Powerful ‘skunk’ cannabis flooding the streets of Britain increases the risk of psychosis five-fold, a major study reveals.
The problem is so widespread that nearly a third of psychosis cases in London are caused by the drug, researchers found.
They warned that 94 per cent of all cannabis available on the streets of the capital is now in the form of skunk.
It is cultivated to have super-high levels of the psychoactive ingredient THC, making it up to ten times more powerful than the ‘weed’ and ‘hashish’ common 20 to 30 years ago.
Researchers from King’s College London studied 2,100 people in 11 cities in Europe and South America in the biggest study of its kind.
They found that the link with psychotic disorders such as schizophrenia and paranoid delusion was strongest in London and Amsterdam – the two cities where high-potency cannabis is most commonly available.
Voices for legalisation of cannabis have been growing in recent months, buoyed by the Government’s decision to permit limited use for medical treatment. The researchers warned against following the lead of Canada and the American states of Colorado and California, where legalisation has seen the potency increase.
And they said that even medicinal cannabis oil – available in the UK for a very limited number of people – should come with a warning of psychosis as a possible side effect.
Professor Sir Robin Murray, one of the researchers, said: ‘If you are going to legalise, unless you want to pay for a lot more psychiatric beds and a lot more psychiatrists then you need to devise a system in a way that will not increase the consumption and will not increase the potency. Because that is what has happened in the US states where there has been legalisation for recreational use.
‘The critical question is whether medicinal use remains medicinal. The problem in California and Canada was that medicinal use became a synonym for recreational use.
‘You could go on the internet and tell a doctor, “I have headaches, I have back pain, I feel better if I have cannabis”. The main reason they legalised it was to try to control the amount of so-called medicinal use there, hoping that there would be a decrease in the use.’ There was not a risk of that in the UK ‘at present’ because cannabis oil is strictly controlled.

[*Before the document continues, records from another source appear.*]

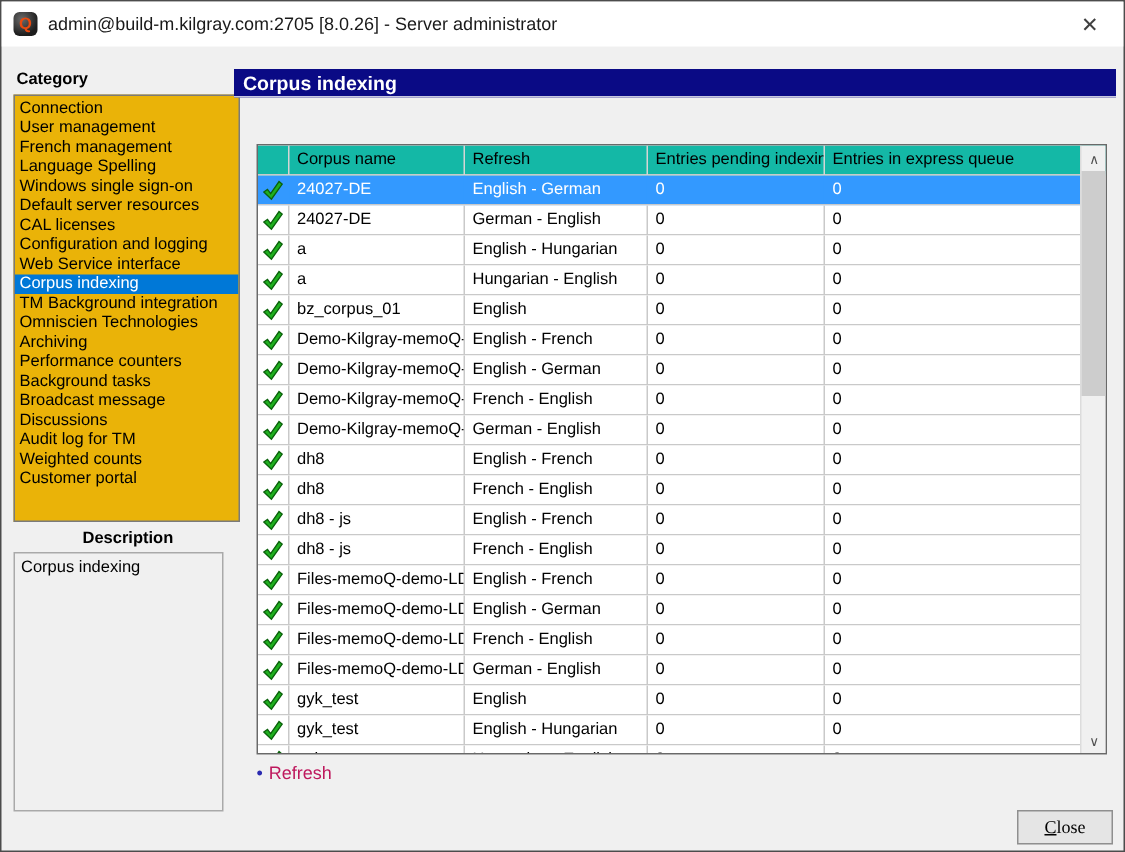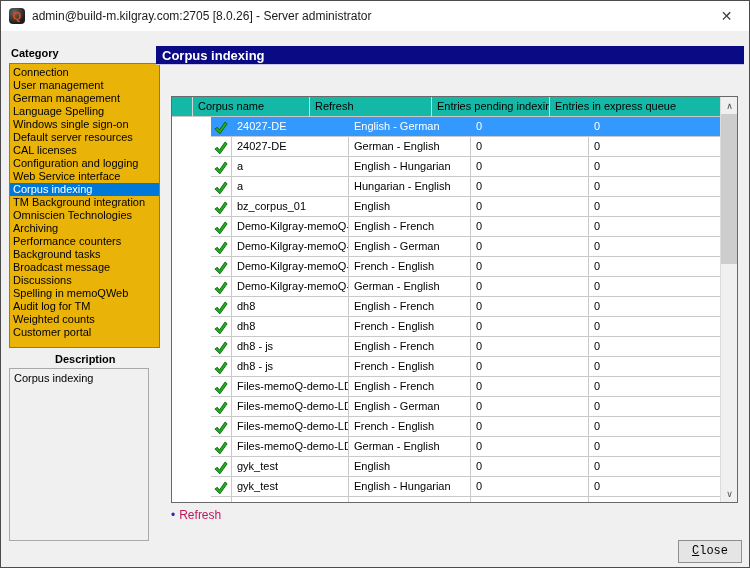"German management" div.cat-item { text: German -> French }
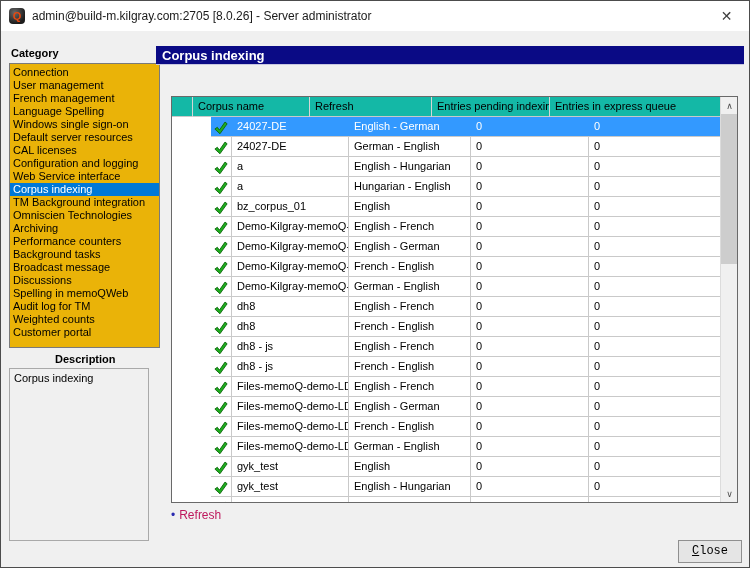"24027-DE" .g-row { margin-left: 39px -> none }
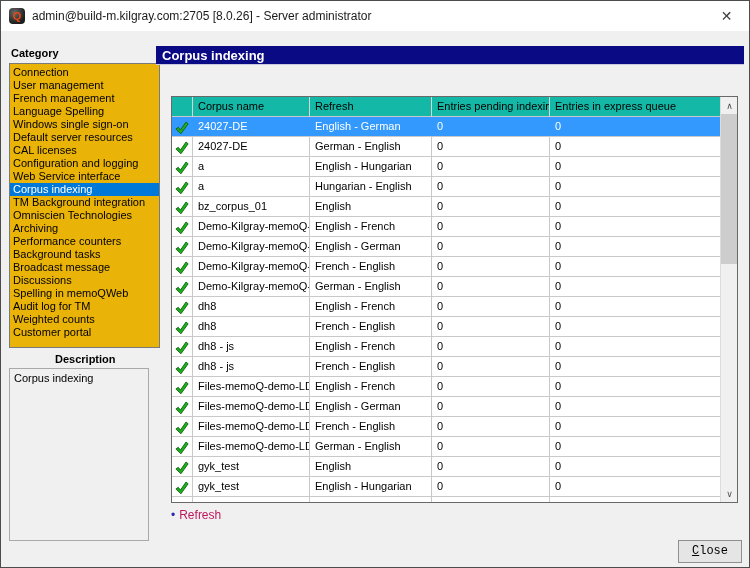"Spelling in memoQWeb" div.cat-item { html: <div>Spelling in memoQWeb</div> -> none }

The research, published in the Lancet Psychiatry journal, found that skunk – with a THC level of more than 10 per cent – increased the odds of psychosis 4.8-fold in a person who smoked every day compared with someone who never used the drug. Using it more than once a week was less dangerous, but still increased the risk 1.6-fold.
Low-strength cannabis – with a THC level below 10 per cent – increased the odds of psychosis 2.2-fold if used daily and 1.4-fold if used more than once a week.
Study leader Dr Marta Di Forti said the effect of skunk on mental health is so high that in cities where it is widely available it has a huge impact on numbers diagnosed with psychotic disorders.
If skunk was taken off the streets of London, new cases of psychosis would drop 30 per cent, from 46 to 32 cases per 100,000 people, she said.
This was second only to Amsterdam, which would see a 50 per cent fall. In Cambridge, the only other British city to take part in the study, 8 per cent of psychosis cases were attributed to strong cannabis.
Dr Di Forti said even low-THC cannabis oil, used for epilepsy and MS, should come with a warning of possible mental health effects. The research comes after a Lancet study said cannabis is responsible for 60,000 cases of depression in young people in Britain.
Psychosis is a much rarer condition than depression, so the numbers affected will be far smaller, but the consequences are generally far more serious.
Voices are growing in Britain for cannabis to be legalised. Former deputy prime minister Sir Nick Clegg says making mild forms legally available would stop people using skunk.
Even the Royal College of Psychiatrists is reviewing its position to consider the view that decriminalisation would give the government power to regulate its strength and generate taxes.